Very good read & many things to learn from (or take as an example), i.e. I should give the “very light footwear” a try (in winter, I mean). Suppose I’m too much of a coward but I can’t leave my old trusty double mountain boots behind. Having said so, my favorite playground is high altitude above tree line & above 3000m (≈ 10.000 ft) in winter where temps drop to (in between) -15 & -25 ºC (5 & -13 ºF) or even colder. How do you manage?

One question -I apologize for my ignorance- because there is something I don’t understand: You say that 2 quilts + parka keep you warm into the single digits but when it gets below 15ºF you have to add an insulating pant. I suppose “single digits” means in between 0 and 9 ºF). Do I read something wrong here?

William Haigney

Locale: New England
Synthetic quilt idea on 02/22/2013 08:21:13 MST Print View

Yes great article and great questions for further posts. I am particularly interested in hearing more about on your synthetic quilt concept and the ability of such a system to go down to single digits and lower (my winter venue is the Adirondacks where temps go regularly go down into the -20s and lower).

Also, have you considered using a VBL to keep moisture from entering your down in the first place? That way you could combine two down bags and get more warmth and flexibility, kinda like the Stephenson Triple bag concept. E.g., using two differently sized and temp rated Katabatic quilts, plus a VBL liner for the real cold (E.g., a VBL inside a Chisos 40, inside a Palisades 30 or Sawatch 15° for example). Expensive, yes; but that way you would have multiple lightweight sleeping bag options depending on expected conditions. I always thought Stephenson was on to something with his triple bag idea, just too heavy....any thoughts on that approach?

Pit Martin
(Pit5785455) - MLife
Re: Cool Notes on 02/22/2013 15:10:50 MST Print View

My buddy, Tommy, and I are completing the Colorado Trail in segments, and both of us are in our mid-50s. We are heavily into ultralite, with one exception: we bring the Big Agnes Slide Mountain 3 tent, which is 6 lbs with the footprint. it is a 3 man tent, with 2 doors and 2 vestibules, and is the best shelter i have used in 41 years of backpacking. We split the weight, and end up with 23 lbs instead of 19 lbs for a 5 - 8 day trip. The comfort and expansive interior make rough weather days/weeks very comfortable. Beats the hell out of a tarp in inclement weather (like the 8 days of 37 - 47 degree rain on the CT/Continental Divide trail 3 summers ago in Colorado, between Saguache and Silverton - 101 miles, mostly above treeline). Pit Martin

Andy F
(AndyF) - F

Locale: Ohio
shell on 10/31/2013 12:07:37 MDT Print View

Great article and photos! I especially enjoyed the discussion of tarp options.

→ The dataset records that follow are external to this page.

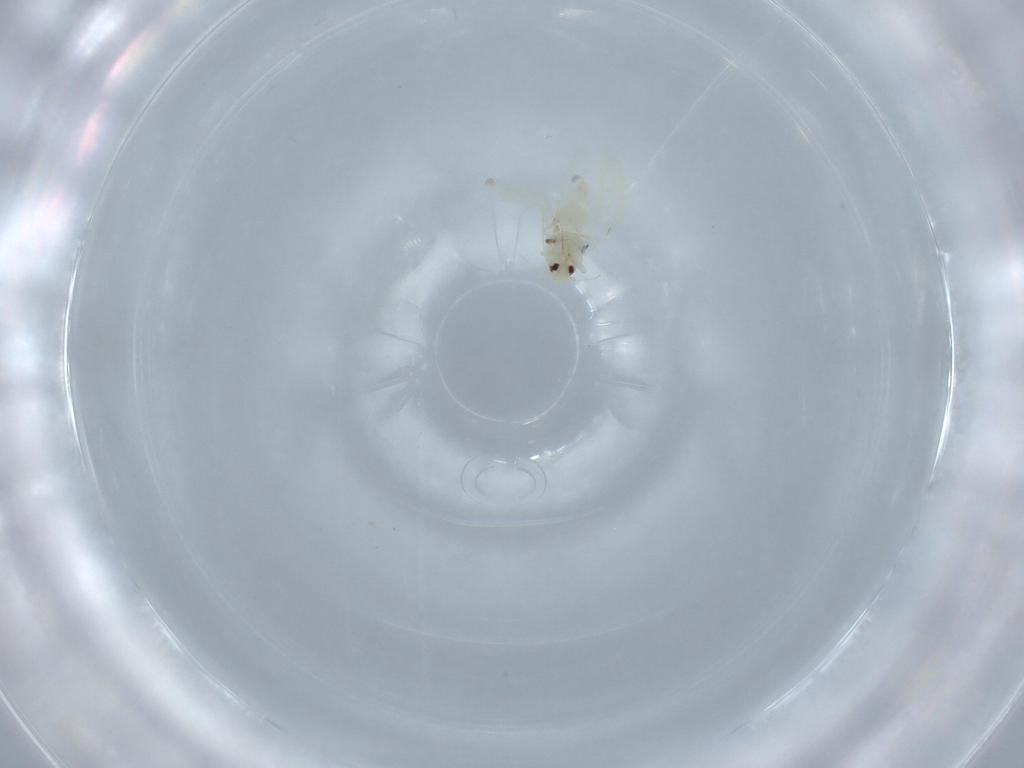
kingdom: Animalia
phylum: Arthropoda
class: Insecta
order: Hemiptera
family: Aleyrodidae
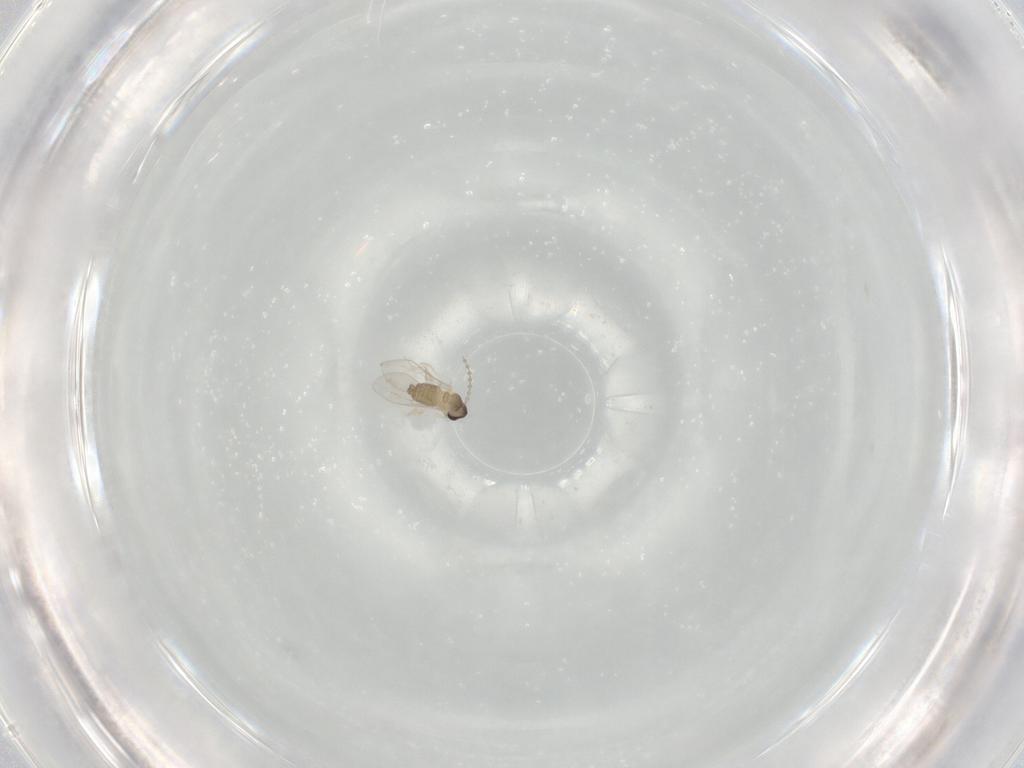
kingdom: Animalia
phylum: Arthropoda
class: Insecta
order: Diptera
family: Cecidomyiidae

"The layer I wish to replace the most is my wind shirt. I’m still waiting for the day when I can bring a waterproof layer that is breathable enough to be a wind shirt in cold conditions. Maybe that day is just around the corner, perhaps sometime in 2013?"

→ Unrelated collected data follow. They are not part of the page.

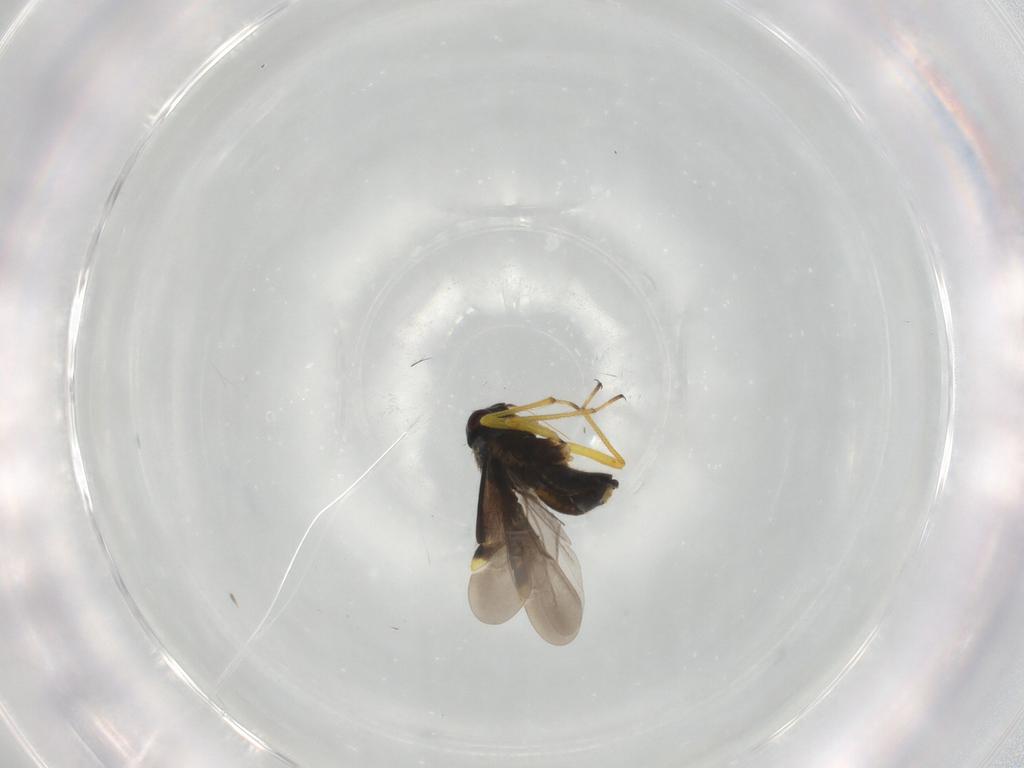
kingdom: Animalia
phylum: Arthropoda
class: Insecta
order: Hemiptera
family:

I'm a DriDucks fan in warmer weather, but I really like the eVent Packa for winter or cold/wet conditions as both wind and rain/wet snow protection layer. I used it in the UP of Michigan in 2012 during a nearly day-long snowstorm. The pack cover portion is nice for keeping the pack and shoulder straps dry, but it also helps with back ventilation (not having a jacket sandwiched directly between the pack and my back) and allows carrying it with zero pack volume by stuffing the sleeves and front under the cover when they're not needed. If it's just used for wind, the pit zips and front zipper work great for venting when needed on an uphill section.

Edited by AndyF on 10/31/2013 12:09:53 MDT.